[SELECTED EXTRACT Boundary: Start]

Year 2016 is leaving behind a legacy of uncertainties. Hope still hangs on but the thread attached to it is getting thinner. Insensibility is taking place in people’s heart. We are becoming accustomed to violence.
Sonia Ambrosio de Nelson –
We love you to the moon and back.” This was the beautiful phrase my children wrote to me in their end-of-year message. They didn’t post it on WhatsApp or Facebook; they wrote it in an illustrated card they drew for me. I appreciate the time they devoted and their creativity in sending me a loving message. Deep inside my heart, I believe love should never be measured because love is everything, in many different ways.
The thread that links the love to the moon gives me hope for better days and fills my heart with feelings of tenderness and compassion. Every time my thoughts travel through the stars, to the moon and back, I become more convinced that there is always something good even when all odds point to the contrary. Every morning the sun rises to a new day and every night little diamonds adorn the skies. These are sufficient to make this a wonderful world.

[SELECTED EXTRACT Boundary: End]
[SUPPLIED RECORDS Boundary: Start]

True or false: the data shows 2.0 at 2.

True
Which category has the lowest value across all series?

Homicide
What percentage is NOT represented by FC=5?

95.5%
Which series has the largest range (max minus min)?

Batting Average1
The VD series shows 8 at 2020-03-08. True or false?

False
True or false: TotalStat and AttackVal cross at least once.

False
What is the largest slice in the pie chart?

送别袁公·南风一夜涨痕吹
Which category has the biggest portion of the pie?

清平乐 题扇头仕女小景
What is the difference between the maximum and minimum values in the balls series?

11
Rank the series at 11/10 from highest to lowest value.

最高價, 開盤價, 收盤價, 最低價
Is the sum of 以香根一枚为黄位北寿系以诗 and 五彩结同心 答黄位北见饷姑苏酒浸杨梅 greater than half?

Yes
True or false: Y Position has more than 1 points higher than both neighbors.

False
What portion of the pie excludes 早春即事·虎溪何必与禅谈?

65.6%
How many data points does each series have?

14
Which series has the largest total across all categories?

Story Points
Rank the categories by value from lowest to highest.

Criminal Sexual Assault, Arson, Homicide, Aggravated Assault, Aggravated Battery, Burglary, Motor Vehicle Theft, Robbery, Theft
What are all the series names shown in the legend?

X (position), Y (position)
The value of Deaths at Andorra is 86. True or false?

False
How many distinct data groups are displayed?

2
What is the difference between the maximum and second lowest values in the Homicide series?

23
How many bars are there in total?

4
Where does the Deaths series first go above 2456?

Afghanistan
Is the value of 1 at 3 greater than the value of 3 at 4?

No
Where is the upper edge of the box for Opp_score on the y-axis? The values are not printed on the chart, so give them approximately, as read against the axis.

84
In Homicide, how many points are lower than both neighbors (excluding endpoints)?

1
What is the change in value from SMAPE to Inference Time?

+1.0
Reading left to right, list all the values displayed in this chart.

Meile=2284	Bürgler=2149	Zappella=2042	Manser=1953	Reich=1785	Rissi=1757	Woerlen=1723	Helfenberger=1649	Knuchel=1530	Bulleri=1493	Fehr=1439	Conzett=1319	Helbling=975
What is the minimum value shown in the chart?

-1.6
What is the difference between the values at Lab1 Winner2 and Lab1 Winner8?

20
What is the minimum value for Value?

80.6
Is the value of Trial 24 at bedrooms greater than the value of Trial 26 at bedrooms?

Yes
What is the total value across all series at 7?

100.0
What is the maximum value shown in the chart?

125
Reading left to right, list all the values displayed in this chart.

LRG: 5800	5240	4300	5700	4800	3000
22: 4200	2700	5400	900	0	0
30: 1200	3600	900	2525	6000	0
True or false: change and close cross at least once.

[SUPPLIED RECORDS Boundary: End]

## INSTRUCTIONS
A: Write out the essay from the words "Year 2016 is" up to and including the words "many different ways.".
B: Answer these questions from the essay:
(i) Which year does it say is leaving behind a legacy of uncertainties?
(ii) Instead of WhatsApp or Facebook, on what did the children write their end-of-year message?
(iii) What does it say adorns the skies every night?
None of the data is used here.

## SOLUTIONS PER TASK
A:
Year 2016 is leaving behind a legacy of uncertainties. Hope still hangs on but the thread attached to it is getting thinner. Insensibility is taking place in people’s heart. We are becoming accustomed to violence.
Sonia Ambrosio de Nelson –
We love you to the moon and back.” This was the beautiful phrase my children wrote to me in their end-of-year message. They didn’t post it on WhatsApp or Facebook; they wrote it in an illustrated card they drew for me. I appreciate the time they devoted and their creativity in sending me a loving message. Deep inside my heart, I believe love should never be measured because love is everything, in many different ways.

B:
(i) 2016
(ii) An illustrated card they drew
(iii) Little diamonds